L’objectif de cette thèse n’est pas de porter un regard critique sur la génopolitique. D’autres chercheurs ont déjà émis leurs réserves concernant soit la validité de certaines des méthodes utilisées (Shultziner 2013, Charney et English 2012a, Stewart 2014), soit l’attitude d’entêtement des chercheurs en génopolitique, une attitude qui, toujours selon la critique, mène ces chercheurs à abaisser leurs normes de rigueur scientifique (Charney et English 2013). D’autres ont remis en question la pertinence de s’attarder à l’influence de la génétique sur les traits politiques ainsi que l’apport réel de ce champ de recherche à la discipline (Bartels 2013).

Cette thèse abordera plutôt une question qui n’a pas encore été soulevée dans la littérature. Comme on l’a mentionné, la recherche en génopolitique a suscité un intérêt considérable de la part des journalistes scientifiques, lesquels ont choisi d’apporter certaines

de ses conclusions à l’attention du public. Malgré la grande pertinence sociale de plusieurs recherches en science politique, force est d’admettre qu’il est relativement rare que ses travaux fassent les manchettes, ou du moins qu’elles rejoignent un public aussi large que celui atteint par les nouvelles portant sur la génopolitique.
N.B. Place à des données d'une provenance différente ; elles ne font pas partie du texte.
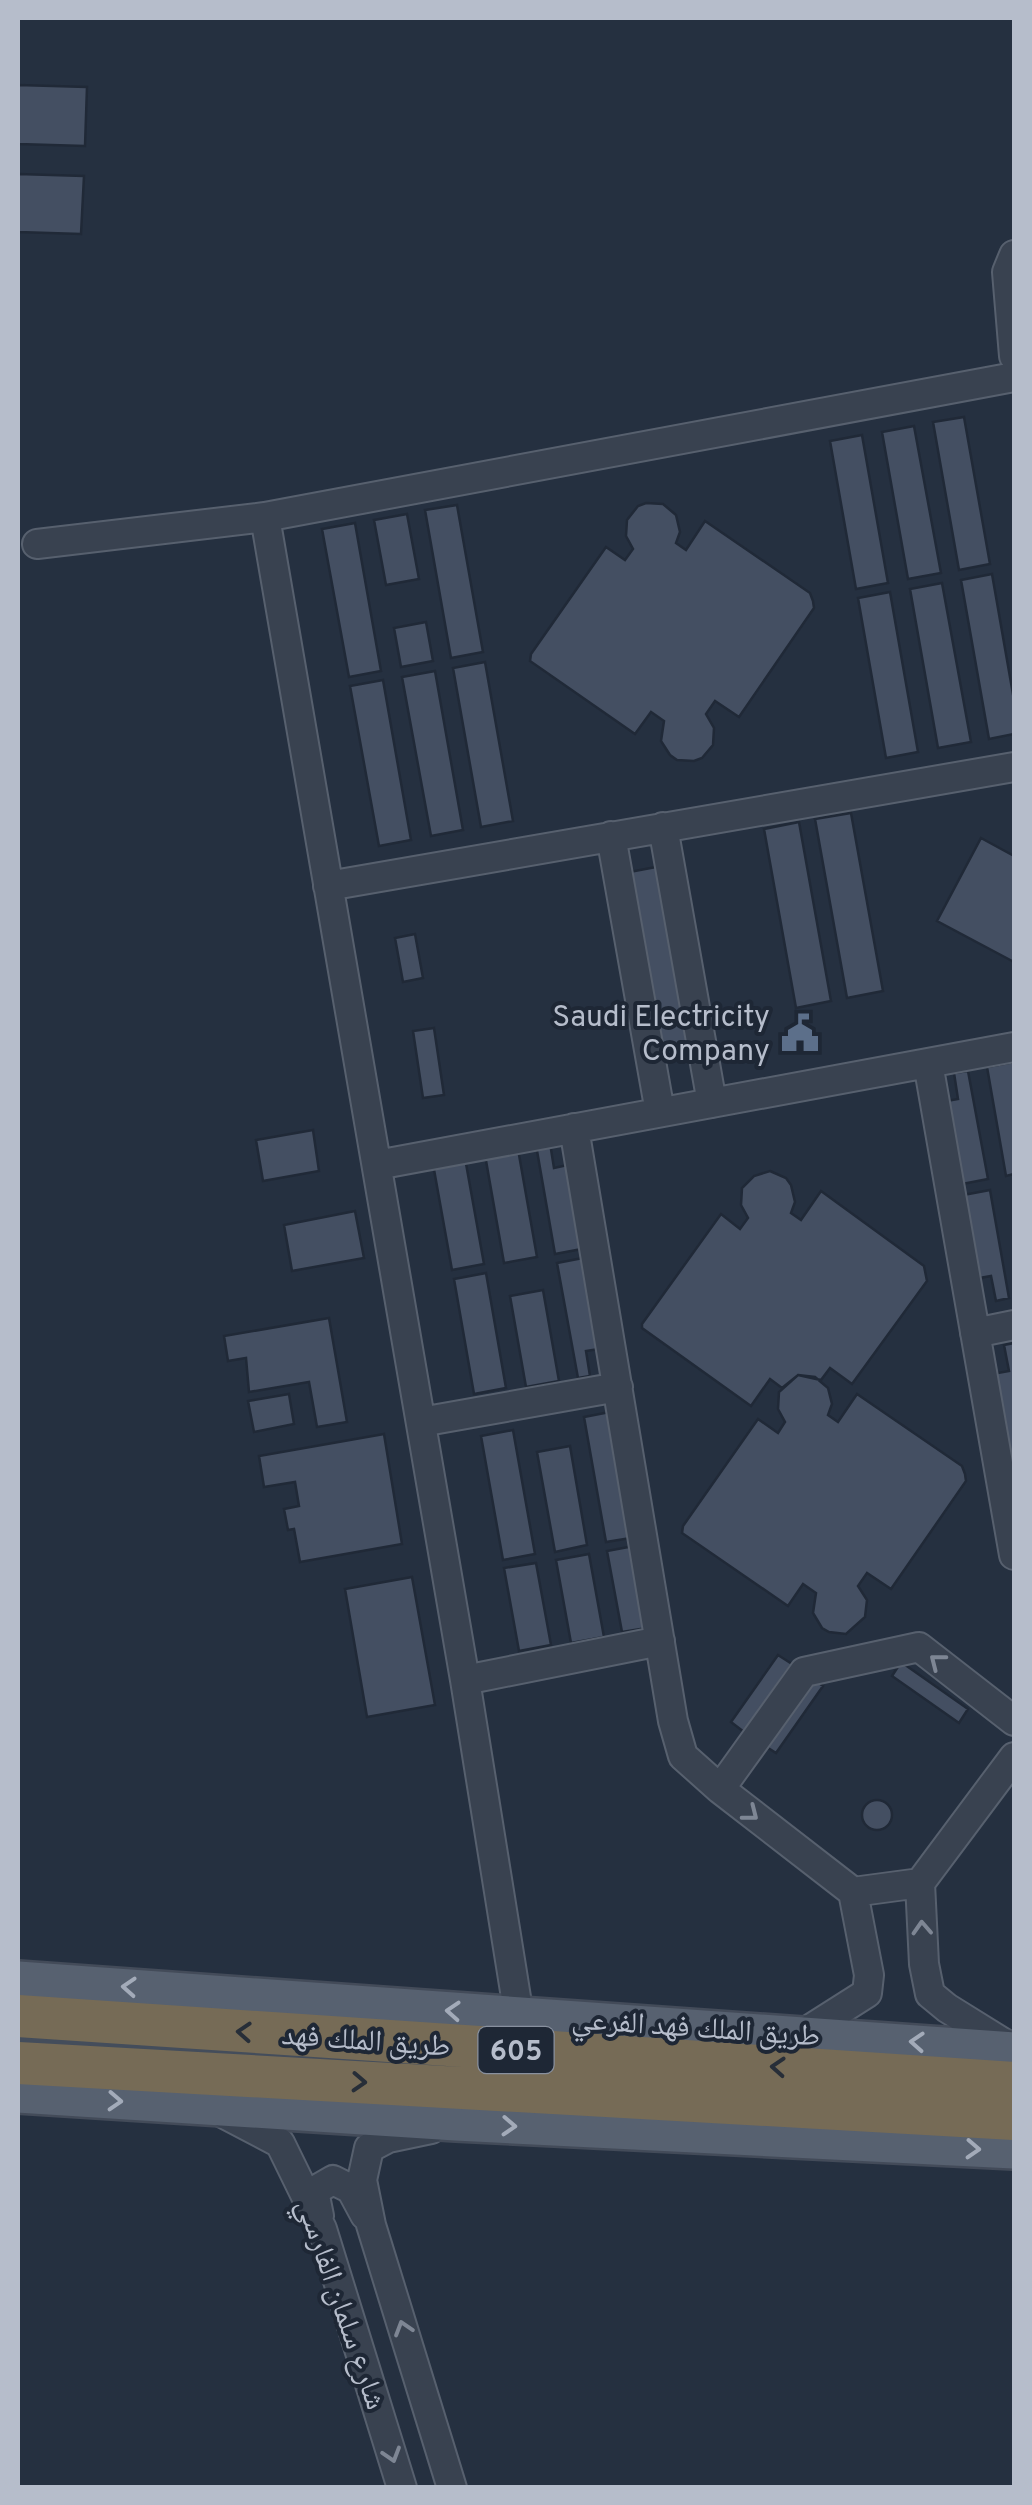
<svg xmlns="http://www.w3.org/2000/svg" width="1032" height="2505" viewBox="0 0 1032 2505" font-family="Overpass,'Noto Naskh Arabic',sans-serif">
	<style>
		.building { fill: #444f62; stroke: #202937; stroke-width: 2.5 }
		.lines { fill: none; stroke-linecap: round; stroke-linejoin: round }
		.minor-casing { stroke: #57606e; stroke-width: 32 }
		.major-casing { stroke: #434b59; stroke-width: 40 }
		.highway-casing { stroke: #444d5b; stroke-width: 48 }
		.minor { stroke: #394250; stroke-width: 28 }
		.major { stroke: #576170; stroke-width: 35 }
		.highway { stroke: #766b56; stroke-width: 42 }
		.oneway { stroke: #7e8694 }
		.oneway2 { stroke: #a3abb9 }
		.oneway3 { stroke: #272e38 }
		.labels { text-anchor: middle; stroke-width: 8; stroke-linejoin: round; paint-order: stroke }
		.shield { fill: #1e2735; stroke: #88909e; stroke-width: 2.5 }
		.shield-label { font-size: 28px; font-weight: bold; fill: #b6bdcb }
		.poi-label { font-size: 30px; fill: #b6bdcb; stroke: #1e2735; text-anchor: end }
		.street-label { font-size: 30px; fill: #b6bdcb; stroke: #1e2735 }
	</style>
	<rect width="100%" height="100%" fill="#253040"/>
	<path class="building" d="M18 85 87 87 85 146 18 144Z
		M18 174 84 176 81 234 18 232Z
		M964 417 990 564 959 570 933 422Z
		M914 426 941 573 908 579 882 432Z
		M862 435 888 583 856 589 830 441Z
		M646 503 663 504 676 515 680 532 676 543 686 550 705 521 810 593 813 601 814 608 739 717 715 701 706 714 714 728 713 745 702 758 694 761 677 760 670 755 661 741 664 721 651 712 635 734 530 661 531 654 606 547 625 560 633 549 626 536 627 520 638 506Z
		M457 505 483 652 451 658 425 510Z
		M407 514 419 579 386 585 374 520Z
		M355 523 381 671 349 677 322 529Z
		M992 574 1014 700V734L989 739 961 580Z
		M942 583 971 742 938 748 910 589Z
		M890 592 918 752 886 758 858 598Z
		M426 622 433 661 401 667 394 628Z
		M485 662 513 821 481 827 453 668Z
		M435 671 463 830 431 836 402 677Z
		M383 680 411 840 379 846 350 686Z
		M851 813 883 991 847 998 815 819Z
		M799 822 831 1001 796 1008 764 829Z
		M981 838 1014 856V962L937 921Z
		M656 867 689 1053 652 1059 619 874Z
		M415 934 423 978 403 982 395 938Z
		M434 1028 444 1095 423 1098 413 1031Z
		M1014 1062V1174L1006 1176 987 1067Z
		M968 1071 988 1179 957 1185 941 1102 958 1099 954 1073Z
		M313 1130 319 1171 263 1181 256 1140Z
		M550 1143 554 1168 572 1164 587 1248 555 1254 536 1145Z
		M518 1149 537 1257 504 1263 485 1155Z
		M465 1158 484 1264 452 1270 433 1164Z
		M770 1171 786 1178 791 1185 795 1202 791 1213 801 1220 821 1191 924 1266 927 1281 852 1384 830 1368 821 1380 798 1375 782 1388 770 1379 751 1406 642 1328V1324L721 1214 740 1229 748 1218 741 1205 742 1188 754 1176Z
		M990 1190 1009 1298 996 1301 991 1276 974 1279 958 1196Z
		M355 1211 364 1258 292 1271 284 1225Z
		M588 1257 605 1348 586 1351 590 1376 578 1378 557 1263Z
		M486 1273 506 1388 474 1394 454 1279Z
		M543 1290 559 1381 526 1387 510 1296Z
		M329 1318 347 1422 317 1427 309 1382 249 1392 246 1358 228 1361 224 1336Z
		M1014 1343V1464L1008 1465 992 1374 1009 1371 1004 1345Z
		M798 1375 815 1377 828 1388 832 1404 828 1415 838 1422 857 1394 962 1466 965 1474 966 1481 891 1589 867 1573 858 1586 867 1600 865 1617 846 1634 829 1632 822 1628 813 1613 816 1593 803 1584 788 1606 682 1533 683 1526 758 1419 778 1433 785 1422 778 1409 779 1392Z
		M289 1394 294 1424 254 1432 248 1401Z
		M615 1411 637 1537 606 1542 584 1417Z
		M513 1430 535 1554 503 1560 481 1436Z
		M384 1434 402 1544 300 1562 294 1529 288 1530 284 1509 299 1506 295 1482 264 1487 259 1456Z
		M570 1446 587 1545 555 1552 537 1452Z
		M639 1545 653 1627 622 1632 607 1551Z
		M589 1554 604 1637 571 1643 556 1560Z
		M536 1563 551 1645 519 1651 504 1568Z
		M412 1577 435 1705 367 1717 345 1589Z
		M778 1655 792 1664 744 1732 731 1722Z
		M901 1662 968 1709 959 1723 892 1676Z
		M809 1676 823 1686 776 1753 762 1744Z
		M862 1815a15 15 0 1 1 30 0a15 15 0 1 1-30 0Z"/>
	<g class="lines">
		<g class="minor-casing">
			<path id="minor" d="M1014 255 1007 272 1014 356
				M37 544 265 517
				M663 827 712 1103
				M611 836 660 1112
				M328 886 1014 767
				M928 1063 1014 1555
				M574 1128 673 1721 683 1756 720 1789
				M377 1165 1014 1047
				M975 1333 1014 1325
				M421 1422 618 1387
				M465 1680 660 1641
				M853 1892 920 1883
				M519 2016 465 1680 265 517 1014 377
				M804 2033 867 1993 869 1975 853 1892 720 1789 804 1672 919 1647 1014 1721
				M1013 2049 947 2008 930 1994 924 1964 920 1883 1014 1757
				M219 2111 280 2143 322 2229 402 2488
				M431 2129 388 2138 369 2148 362 2180 371 2225 452 2488
				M319 2216 314 2191 333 2180 351 2189 365 2215"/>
		</g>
		<g class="major-casing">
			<path id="major" d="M18 1979 1014 2050
				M18 2095 456 2123 1014 2151"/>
		</g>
		<g class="highway-casing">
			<path id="highway" d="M18 2016 1014 2083
				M18 2063 1014 2119"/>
		</g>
		<use href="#minor" class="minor"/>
		<use href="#major" class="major"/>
		<use href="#highway" class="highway"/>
	</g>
	<defs><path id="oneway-chevron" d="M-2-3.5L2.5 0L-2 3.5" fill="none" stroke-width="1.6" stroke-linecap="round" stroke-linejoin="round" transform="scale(2.5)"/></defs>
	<g class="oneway">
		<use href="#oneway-chevron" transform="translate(937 1661) rotate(-142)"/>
		<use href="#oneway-chevron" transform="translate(751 1814) rotate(38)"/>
		<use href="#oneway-chevron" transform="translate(922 1928) rotate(-93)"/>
		<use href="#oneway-chevron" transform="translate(403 2328) rotate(-107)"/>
		<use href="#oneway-chevron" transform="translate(392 2455) rotate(73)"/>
	</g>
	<g class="oneway2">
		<use href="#oneway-chevron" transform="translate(129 1987) rotate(-176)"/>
		<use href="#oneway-chevron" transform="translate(453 2011) rotate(-176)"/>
		<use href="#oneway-chevron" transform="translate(917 2042) rotate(-176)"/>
		<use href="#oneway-chevron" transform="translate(115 2101) rotate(3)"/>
		<use href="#oneway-chevron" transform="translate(509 2126) rotate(3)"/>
		<use href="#oneway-chevron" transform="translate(973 2149) rotate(3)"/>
	</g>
	<g class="oneway3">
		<use href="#oneway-chevron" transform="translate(244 2032) rotate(-176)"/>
		<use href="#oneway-chevron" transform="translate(778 2067) rotate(-176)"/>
		<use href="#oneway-chevron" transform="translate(359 2082) rotate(3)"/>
	</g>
	<defs>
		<g id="civic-bare" transform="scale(3)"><path d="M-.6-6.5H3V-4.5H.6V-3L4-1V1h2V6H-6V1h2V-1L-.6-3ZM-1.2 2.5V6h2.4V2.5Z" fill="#5c6f8a" stroke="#1e2735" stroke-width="2.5" paint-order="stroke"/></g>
	</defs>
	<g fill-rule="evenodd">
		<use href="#civic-bare" x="800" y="1033"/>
	</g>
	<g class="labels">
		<rect class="shield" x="478.5" y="2027" width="75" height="46" rx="8"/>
		<g class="shield-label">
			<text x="516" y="2060">605</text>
		</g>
		<g class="poi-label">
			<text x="770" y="1026">Saudi Electricity<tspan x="770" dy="34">Company</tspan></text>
		</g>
		<g class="street-label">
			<text transform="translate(696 2027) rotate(4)" y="10">طريق الملك فهد الفرعي</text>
			<text transform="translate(366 2040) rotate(4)" y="10">طريق الملك فهد</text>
			<text transform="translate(342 2304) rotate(71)" y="10">شارع سلمان الفارسي</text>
		</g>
	</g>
	<rect width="1032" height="2505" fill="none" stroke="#b6bdcb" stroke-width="40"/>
</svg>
Une question fort intéressante reste toujours sans réponse : comment le public exposé à la génopolitique a-t-il interprété ses conclusions?

D’autres disciplines des sciences sociales observent en leur sein l’émergence de champs de recherche qui entreprennent d’étudier l’influence de la génétique. C’est le cas de l’économie et de la sociologie, où certains développements en génétique des comportements ont également fait l’objet d’une couverture médiatique (Kuhnen et Chiao 2009, Freese 2008). Mes travaux vérifient si l’exposition à ce type de nouvelles a un impact sur les croyances des gens à l’égard de l’influence de la génétique.